Media monitoring

Easter bilby important too

Radio National (Canberra), Bush Telegraph, 10/04/2009 11:07am

Compere Michael Mackenzie says that chocolate eggs are traditionally consumed on Easter Sunday, but there are also Easter bilbies, an Australian contribution to this religious season. He says it has emerged that not all chocolate companies are contributing to the research effort attempting to secure the bilby’s place in the Australian environment, where Dr Brian Cooke is part of an ongoing fight against the rabbit. He interviews Prof Tony Peacock, Invasive Animals Cooperative Research Centre, who says he is concerned that some companies pay a licence fee to Rabbit-Free Australia, which invented the trademark of Easter Bilby, but other companies, like Cadbury, ignore it and make no contribution at all.

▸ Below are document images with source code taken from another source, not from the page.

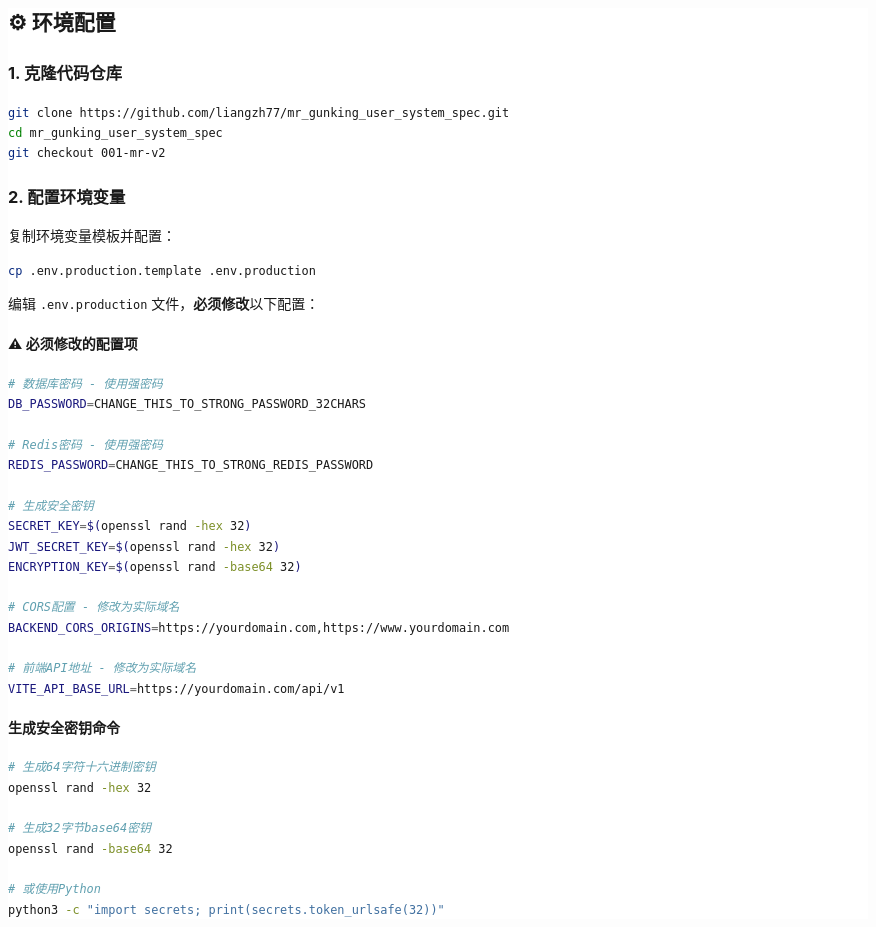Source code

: 
## ⚙️ 环境配置

### 1. 克隆代码仓库

```bash
git clone https://github.com/liangzh77/mr_gunking_user_system_spec.git
cd mr_gunking_user_system_spec
git checkout 001-mr-v2
```

### 2. 配置环境变量

复制环境变量模板并配置：

```bash
cp .env.production.template .env.production
```

编辑 `.env.production` 文件，**必须修改**以下配置：

#### ⚠️ 必须修改的配置项

```bash
# 数据库密码 - 使用强密码
DB_PASSWORD=CHANGE_THIS_TO_STRONG_PASSWORD_32CHARS

# Redis密码 - 使用强密码
REDIS_PASSWORD=CHANGE_THIS_TO_STRONG_REDIS_PASSWORD

# 生成安全密钥
SECRET_KEY=$(openssl rand -hex 32)
JWT_SECRET_KEY=$(openssl rand -hex 32)
ENCRYPTION_KEY=$(openssl rand -base64 32)

# CORS配置 - 修改为实际域名
BACKEND_CORS_ORIGINS=https://yourdomain.com,https://www.yourdomain.com

# 前端API地址 - 修改为实际域名
VITE_API_BASE_URL=https://yourdomain.com/api/v1
```

#### 生成安全密钥命令

```bash
# 生成64字符十六进制密钥
openssl rand -hex 32

# 生成32字节base64密钥
openssl rand -base64 32

# 或使用Python
python3 -c "import secrets; print(secrets.token_urlsafe(32))"
```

He says that Rabbit-Free Australia is a foundation out of SA, which created the original story of the Easter Bilby, which is now known to most Australia children. He says these licence fees and the contributions of chocolate companies have been ‘really important’ in doing research and establishing sanctuaries. He says that Rabbit-Free Australia has sponsored research and the Bilby Appreciation Society has a sanctuary in Qld. He says that to date, these licence fees have raised hundreds of thousands of dollars, where the bilby is now extinct in many parts of Australia, due to foxes and rabbits. He says that bilbies have been restored to Australian Wildlife Conservancy’s Scotia Sanctuary near Broken Hill.
He interviews Dr Brian Cooke, researcher, who says that he is involved in research commissioned by Australian Wool Innovations into how the calicivirus strain of rabbit virus is now fending for itself in the wild, and the results so far are concerning, where it is possible that a form of resistance is resulting in a recent increase in rabbit populations. He says that Dr Tanya Strive, research scientist, CSIRO, has recently discovered another naturally-occurring calicivirus that is non-pathogenic but is effectively immunising local rabbits. Peacock says he believes that chocolate companies, like Cadbury, should pay licence fees to Rabbit-Free Australia so that they can use the chocolate Easter Bilby as a marketing tool. Mackenzie says he hopes it’s a case that Cadbury has just made ‘a simple mistake’ in not paying licence fees to Rabbit-Free Australia in order to market and sell its chocolate Easter Bilby.
Interviewee: Prof Tony Peacock, Invasive Animals Cooperative Research Centre; Dr Brian Cooke, researcher.